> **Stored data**

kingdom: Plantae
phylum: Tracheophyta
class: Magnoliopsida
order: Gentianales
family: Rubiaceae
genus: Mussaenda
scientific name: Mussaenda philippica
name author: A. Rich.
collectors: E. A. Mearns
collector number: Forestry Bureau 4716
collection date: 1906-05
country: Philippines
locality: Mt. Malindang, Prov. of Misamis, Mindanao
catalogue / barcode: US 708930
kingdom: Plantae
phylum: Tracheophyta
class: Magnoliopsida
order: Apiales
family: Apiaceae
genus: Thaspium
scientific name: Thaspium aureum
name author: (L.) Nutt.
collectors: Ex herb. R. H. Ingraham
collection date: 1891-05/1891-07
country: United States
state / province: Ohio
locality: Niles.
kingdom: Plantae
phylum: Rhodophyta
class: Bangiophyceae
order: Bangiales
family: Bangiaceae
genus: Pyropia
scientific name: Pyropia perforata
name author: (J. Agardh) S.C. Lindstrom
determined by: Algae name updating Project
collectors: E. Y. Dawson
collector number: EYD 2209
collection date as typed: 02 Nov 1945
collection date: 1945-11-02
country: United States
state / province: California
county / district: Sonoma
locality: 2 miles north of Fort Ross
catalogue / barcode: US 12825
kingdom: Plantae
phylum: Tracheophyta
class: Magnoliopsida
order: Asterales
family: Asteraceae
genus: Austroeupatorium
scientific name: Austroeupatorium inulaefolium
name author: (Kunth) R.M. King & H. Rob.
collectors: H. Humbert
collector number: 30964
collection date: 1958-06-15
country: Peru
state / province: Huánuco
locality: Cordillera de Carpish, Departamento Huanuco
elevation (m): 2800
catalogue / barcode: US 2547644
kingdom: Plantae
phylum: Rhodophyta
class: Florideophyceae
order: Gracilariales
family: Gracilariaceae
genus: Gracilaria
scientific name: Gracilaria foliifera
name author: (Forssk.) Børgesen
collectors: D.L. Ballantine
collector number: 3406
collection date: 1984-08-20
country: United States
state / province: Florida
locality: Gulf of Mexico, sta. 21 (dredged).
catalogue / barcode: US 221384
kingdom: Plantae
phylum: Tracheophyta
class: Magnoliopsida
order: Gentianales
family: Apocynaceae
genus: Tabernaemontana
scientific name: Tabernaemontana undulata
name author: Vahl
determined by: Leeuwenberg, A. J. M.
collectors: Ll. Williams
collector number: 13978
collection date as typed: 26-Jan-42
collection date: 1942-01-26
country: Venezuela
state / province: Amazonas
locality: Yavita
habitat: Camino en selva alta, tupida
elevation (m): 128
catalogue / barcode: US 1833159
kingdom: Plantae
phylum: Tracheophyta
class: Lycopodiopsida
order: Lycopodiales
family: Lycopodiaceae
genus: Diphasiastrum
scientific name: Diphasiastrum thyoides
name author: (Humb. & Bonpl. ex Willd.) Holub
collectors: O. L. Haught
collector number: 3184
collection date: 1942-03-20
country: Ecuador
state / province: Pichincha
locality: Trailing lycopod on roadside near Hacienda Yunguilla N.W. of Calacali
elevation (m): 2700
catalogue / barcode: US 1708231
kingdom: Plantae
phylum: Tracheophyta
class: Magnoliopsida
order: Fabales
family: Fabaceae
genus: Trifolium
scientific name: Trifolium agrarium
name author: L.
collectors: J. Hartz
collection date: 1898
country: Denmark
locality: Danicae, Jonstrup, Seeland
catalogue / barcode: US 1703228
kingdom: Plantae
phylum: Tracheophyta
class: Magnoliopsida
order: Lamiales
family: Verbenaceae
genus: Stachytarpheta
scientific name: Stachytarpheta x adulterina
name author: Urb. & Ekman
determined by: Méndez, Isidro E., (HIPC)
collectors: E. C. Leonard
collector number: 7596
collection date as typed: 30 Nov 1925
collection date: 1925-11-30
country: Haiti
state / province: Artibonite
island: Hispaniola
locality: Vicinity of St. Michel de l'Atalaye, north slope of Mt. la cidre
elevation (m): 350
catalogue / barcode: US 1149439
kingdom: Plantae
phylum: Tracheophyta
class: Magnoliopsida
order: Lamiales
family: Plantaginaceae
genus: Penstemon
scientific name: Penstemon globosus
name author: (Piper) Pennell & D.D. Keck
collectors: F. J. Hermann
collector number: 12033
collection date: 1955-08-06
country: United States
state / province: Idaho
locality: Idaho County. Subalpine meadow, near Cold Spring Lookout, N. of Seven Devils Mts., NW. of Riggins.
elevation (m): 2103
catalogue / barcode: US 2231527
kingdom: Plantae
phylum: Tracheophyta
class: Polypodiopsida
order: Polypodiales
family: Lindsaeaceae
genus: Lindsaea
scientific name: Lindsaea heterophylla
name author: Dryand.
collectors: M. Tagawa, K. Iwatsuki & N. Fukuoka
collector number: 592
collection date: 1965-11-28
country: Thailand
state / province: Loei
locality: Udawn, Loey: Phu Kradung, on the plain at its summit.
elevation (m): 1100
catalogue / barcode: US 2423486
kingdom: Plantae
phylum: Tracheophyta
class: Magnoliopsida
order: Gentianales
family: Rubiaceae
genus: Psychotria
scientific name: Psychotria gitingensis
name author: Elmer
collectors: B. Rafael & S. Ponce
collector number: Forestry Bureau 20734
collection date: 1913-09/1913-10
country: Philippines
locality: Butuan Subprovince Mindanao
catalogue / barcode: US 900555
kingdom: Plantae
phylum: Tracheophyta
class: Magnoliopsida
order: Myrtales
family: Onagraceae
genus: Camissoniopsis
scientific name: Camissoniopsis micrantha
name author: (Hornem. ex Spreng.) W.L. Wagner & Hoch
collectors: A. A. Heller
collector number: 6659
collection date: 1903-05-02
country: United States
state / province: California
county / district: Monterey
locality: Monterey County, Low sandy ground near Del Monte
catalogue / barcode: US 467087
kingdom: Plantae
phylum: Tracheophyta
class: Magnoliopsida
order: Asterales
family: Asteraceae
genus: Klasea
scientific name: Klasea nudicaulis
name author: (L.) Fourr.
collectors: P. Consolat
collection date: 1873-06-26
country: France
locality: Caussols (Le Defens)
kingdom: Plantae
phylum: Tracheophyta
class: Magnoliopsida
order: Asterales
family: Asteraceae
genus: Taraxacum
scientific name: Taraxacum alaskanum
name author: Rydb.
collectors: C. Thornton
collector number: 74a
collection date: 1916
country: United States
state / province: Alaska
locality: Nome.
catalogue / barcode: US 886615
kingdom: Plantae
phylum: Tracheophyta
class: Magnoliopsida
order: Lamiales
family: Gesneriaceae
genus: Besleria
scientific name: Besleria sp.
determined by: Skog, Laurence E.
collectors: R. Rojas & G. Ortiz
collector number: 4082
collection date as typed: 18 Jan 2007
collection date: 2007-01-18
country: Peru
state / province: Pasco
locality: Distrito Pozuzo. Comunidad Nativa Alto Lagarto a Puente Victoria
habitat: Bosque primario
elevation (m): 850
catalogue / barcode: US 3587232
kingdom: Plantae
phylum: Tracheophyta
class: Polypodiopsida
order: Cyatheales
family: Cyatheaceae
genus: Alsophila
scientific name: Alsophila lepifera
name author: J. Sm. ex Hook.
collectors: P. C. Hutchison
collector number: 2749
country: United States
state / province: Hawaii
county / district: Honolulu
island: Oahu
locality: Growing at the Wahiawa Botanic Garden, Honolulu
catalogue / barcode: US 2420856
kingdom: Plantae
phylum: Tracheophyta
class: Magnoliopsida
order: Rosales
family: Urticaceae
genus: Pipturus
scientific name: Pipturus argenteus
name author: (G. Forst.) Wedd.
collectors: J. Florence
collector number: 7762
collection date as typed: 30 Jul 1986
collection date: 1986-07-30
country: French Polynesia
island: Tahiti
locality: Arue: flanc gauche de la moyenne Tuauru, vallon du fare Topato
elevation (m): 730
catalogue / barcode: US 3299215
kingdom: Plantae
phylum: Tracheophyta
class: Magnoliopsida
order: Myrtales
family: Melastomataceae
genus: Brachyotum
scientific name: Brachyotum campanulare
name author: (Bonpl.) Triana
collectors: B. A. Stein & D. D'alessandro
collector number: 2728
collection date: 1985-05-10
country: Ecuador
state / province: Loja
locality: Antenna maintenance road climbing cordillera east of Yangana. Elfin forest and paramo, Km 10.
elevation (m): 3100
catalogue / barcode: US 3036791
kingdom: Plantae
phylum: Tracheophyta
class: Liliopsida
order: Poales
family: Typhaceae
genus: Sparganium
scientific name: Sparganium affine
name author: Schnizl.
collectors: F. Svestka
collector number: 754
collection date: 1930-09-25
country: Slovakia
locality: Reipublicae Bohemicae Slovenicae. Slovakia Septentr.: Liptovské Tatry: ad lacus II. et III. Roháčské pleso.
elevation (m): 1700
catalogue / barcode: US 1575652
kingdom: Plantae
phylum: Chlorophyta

> **The problem**
Reproduce the rows starting at the line containing "scientific name: Austroeupatorium" and ending at the line containing "scientific name: Gracilaria foliifera", replacing "catalogue" with "catalog" and leaving everything else unchanged.

> **Response for this exercise**
scientific name: Austroeupatorium inulaefolium
name author: (Kunth) R.M. King & H. Rob.
collectors: H. Humbert
collector number: 30964
collection date: 1958-06-15
country: Peru
state / province: Huánuco
locality: Cordillera de Carpish, Departamento Huanuco
elevation (m): 2800
catalog / barcode: US 2547644
kingdom: Plantae
phylum: Rhodophyta
class: Florideophyceae
order: Gracilariales
family: Gracilariaceae
genus: Gracilaria
scientific name: Gracilaria foliifera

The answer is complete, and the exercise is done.